Dataset entries
────────────────

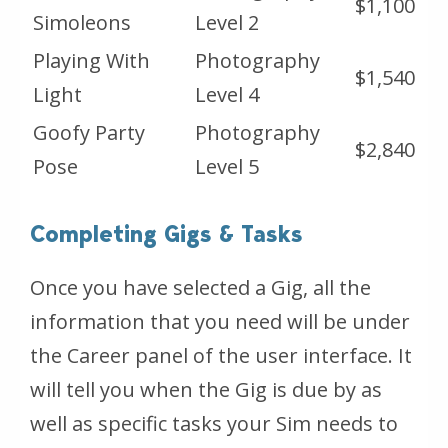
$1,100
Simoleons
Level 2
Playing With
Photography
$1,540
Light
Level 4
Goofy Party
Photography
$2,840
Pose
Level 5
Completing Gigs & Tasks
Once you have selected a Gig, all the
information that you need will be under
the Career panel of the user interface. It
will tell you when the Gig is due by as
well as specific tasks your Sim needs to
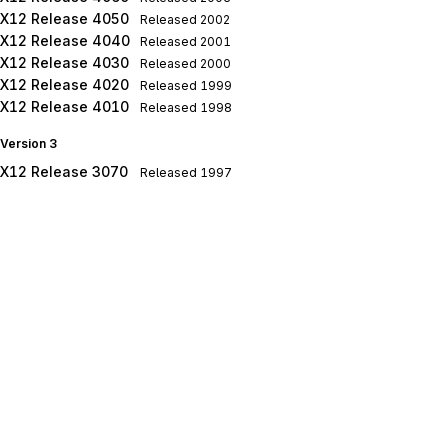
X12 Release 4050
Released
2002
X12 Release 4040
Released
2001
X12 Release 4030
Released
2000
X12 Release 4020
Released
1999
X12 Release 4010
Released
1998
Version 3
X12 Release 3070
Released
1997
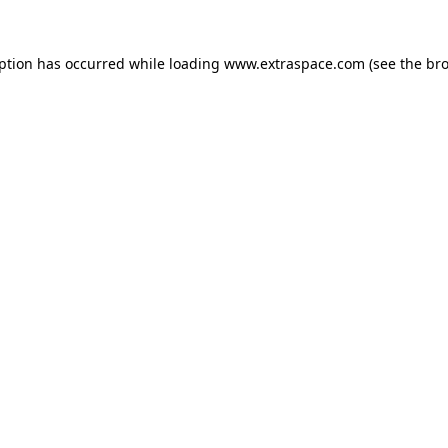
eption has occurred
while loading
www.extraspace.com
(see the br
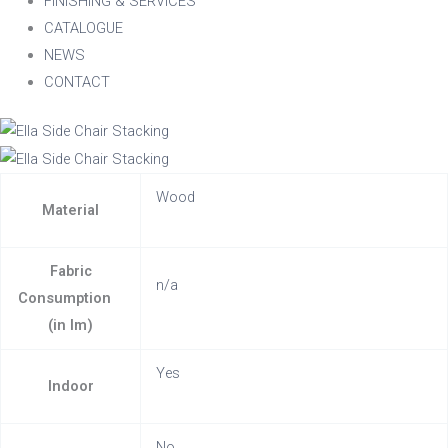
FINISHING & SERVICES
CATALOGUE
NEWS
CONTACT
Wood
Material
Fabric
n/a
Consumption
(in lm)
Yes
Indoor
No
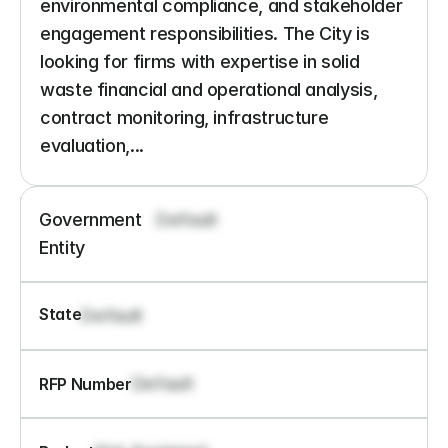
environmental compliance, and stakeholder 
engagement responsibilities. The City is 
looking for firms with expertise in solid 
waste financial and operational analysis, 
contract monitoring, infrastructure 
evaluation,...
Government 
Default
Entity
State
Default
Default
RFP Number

────────────────

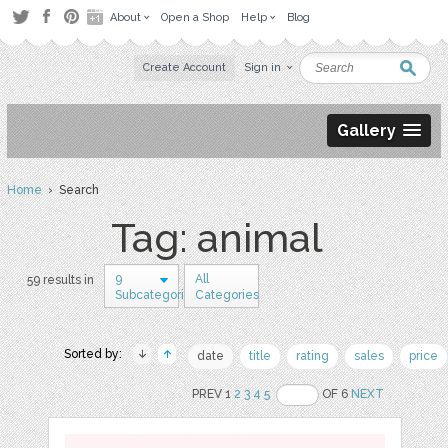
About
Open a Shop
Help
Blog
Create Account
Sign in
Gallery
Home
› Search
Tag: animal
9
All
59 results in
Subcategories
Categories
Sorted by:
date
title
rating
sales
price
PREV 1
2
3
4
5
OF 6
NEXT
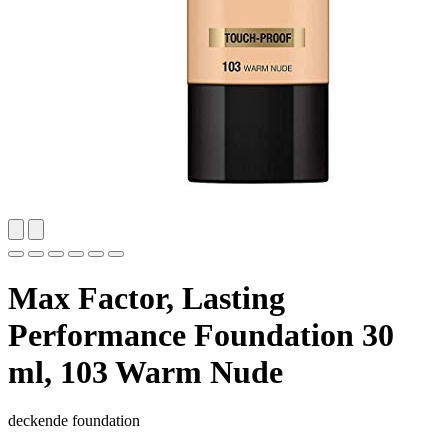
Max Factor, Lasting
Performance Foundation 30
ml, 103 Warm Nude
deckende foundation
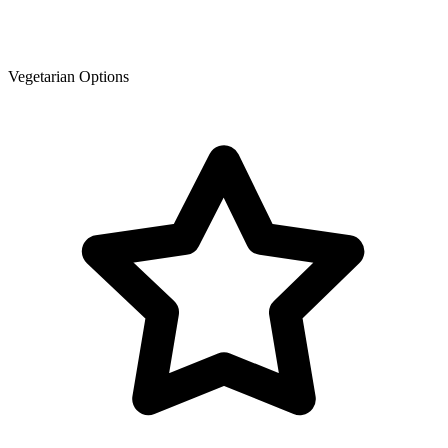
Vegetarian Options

────────────────

EXERCISE DIRECTIONS: Rewrite the records beginning at the line that has "Max Factor, Lasting" and stopping after the line that has "Vegetarian Options", with "Warm" swapped for "Cool" and nothing else changed. Leave the pictures out.

EXERCISE RESULT:
Max Factor, Lasting
Performance Foundation 30
ml, 103 Cool Nude
deckende foundation
Vegetarian Options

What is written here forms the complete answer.